Selected passage >>

============================================================

Anyways – I am sick and tired of subsidizing the likes of Walmart via taxation, if they can not afford to pay their employees enough to stay alive then maybe they ought to go out of business.

Uriel-238 (profile) says:

Re: Re: Redistribution of wealth by force

People who don’t agree with the taxes they have to pay would argue that the money is taken at the point of a gun. The IRS is happy to deploy SWAT teams where subpoenas fail.

I expect, ultimately, more intervention will be needed with the coming robot revolution, in which delivery, clerical and even professional jobs will be replaced with robots and computers, many of which are available today, and those that aren’t are in late development stages.

Regardless, human nature is what makes these problems complicated. We can’t solve tragedized commons, dehumanization of everyone outside our close circles or predilections for hoarding wealth by Just say no campaigns any more than we can solve teenage pregnancy or drug addiction epidemics.

We work with human nature, or we work around human nature, but trying to convince the public to ignore human nature only serves to march progress backwards.

That One Guy (profile) says:

Lies, damn lies, and FCC press releases

So there was an attack against their systems but they kept no logs, apparently didn’t report it to anyone else(you’d think a major government agency being attacked would be of interest to other agencies tasked with investigating that sort of thing), and now there are logs but they refuse to release them…

Or they’re lying through their teeth and there was no attack, and therefore there are no logs to release.

Occam’s Razor makes it pretty clear which of those two are more likely, and given the current head of the agency seems to have no problem lying to the public and/or repeating debunked falsehoods I know which one I’m going with as the more likely explanation.

============================================================

Items >>
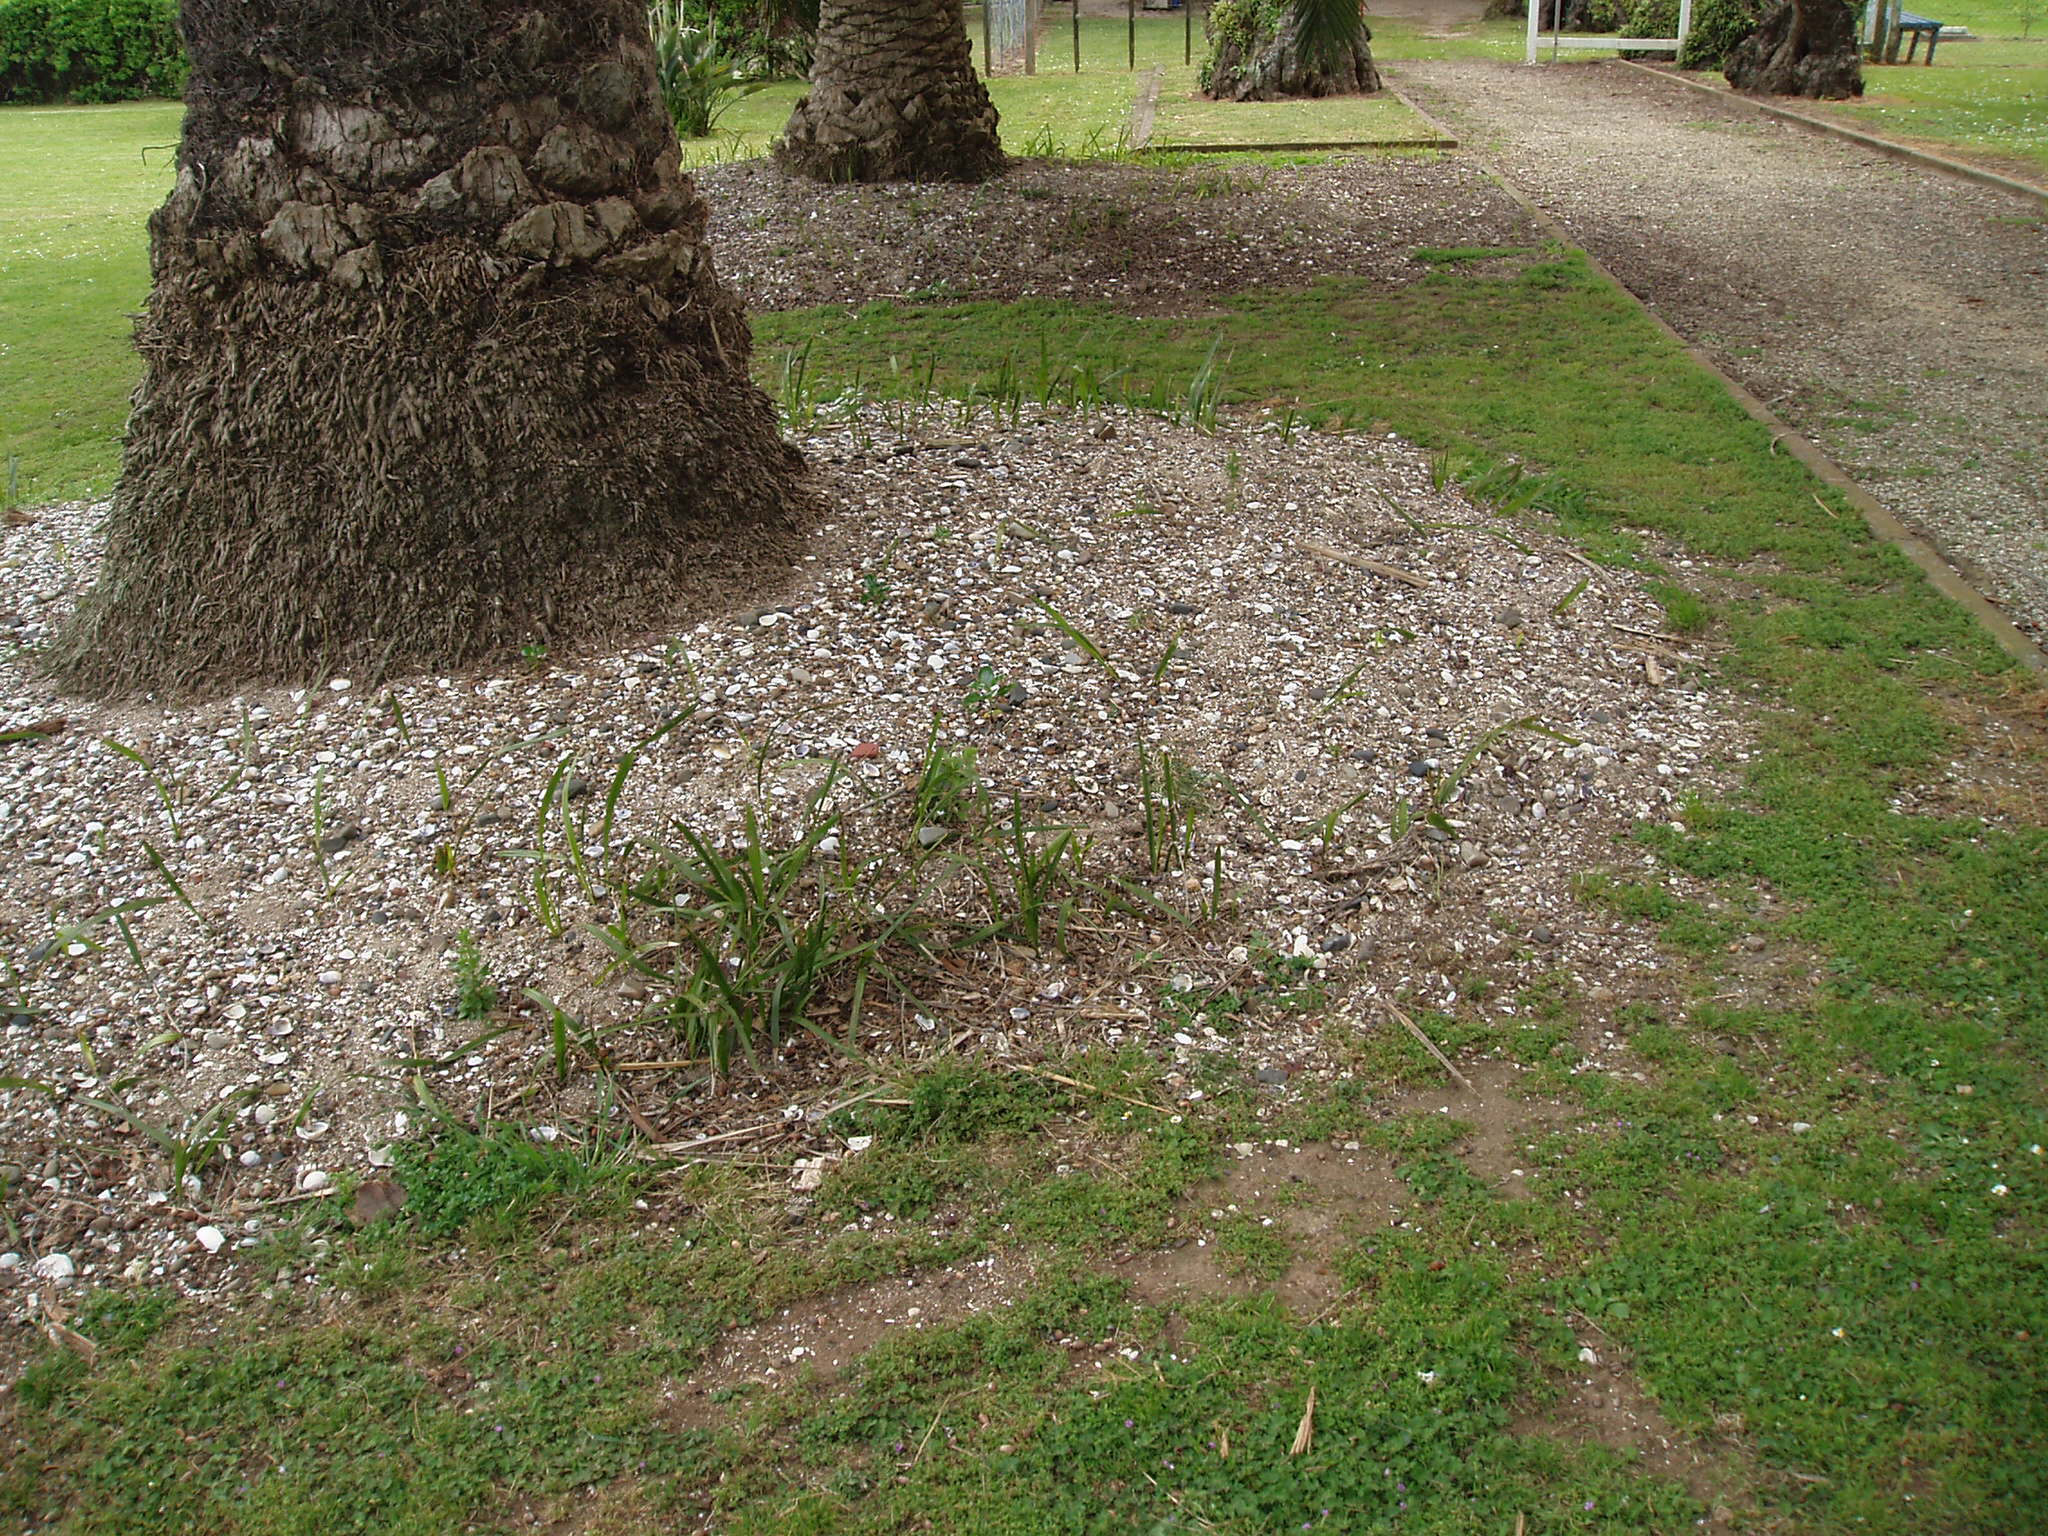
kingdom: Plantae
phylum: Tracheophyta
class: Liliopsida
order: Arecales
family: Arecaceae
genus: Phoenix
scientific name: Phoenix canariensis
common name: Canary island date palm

============================================================

Reproduce the entire comment thread word for word. The records are separate material with no connection to the comment thread.

Anyways – I am sick and tired of subsidizing the likes of Walmart via taxation, if they can not afford to pay their employees enough to stay alive then maybe they ought to go out of business.

Uriel-238 (profile) says:

Re: Re: Redistribution of wealth by force

People who don’t agree with the taxes they have to pay would argue that the money is taken at the point of a gun. The IRS is happy to deploy SWAT teams where subpoenas fail.

I expect, ultimately, more intervention will be needed with the coming robot revolution, in which delivery, clerical and even professional jobs will be replaced with robots and computers, many of which are available today, and those that aren’t are in late development stages.

Regardless, human nature is what makes these problems complicated. We can’t solve tragedized commons, dehumanization of everyone outside our close circles or predilections for hoarding wealth by Just say no campaigns any more than we can solve teenage pregnancy or drug addiction epidemics.

We work with human nature, or we work around human nature, but trying to convince the public to ignore human nature only serves to march progress backwards.

That One Guy (profile) says:

Lies, damn lies, and FCC press releases

So there was an attack against their systems but they kept no logs, apparently didn’t report it to anyone else(you’d think a major government agency being attacked would be of interest to other agencies tasked with investigating that sort of thing), and now there are logs but they refuse to release them…

Or they’re lying through their teeth and there was no attack, and therefore there are no logs to release.

Occam’s Razor makes it pretty clear which of those two are more likely, and given the current head of the agency seems to have no problem lying to the public and/or repeating debunked falsehoods I know which one I’m going with as the more likely explanation.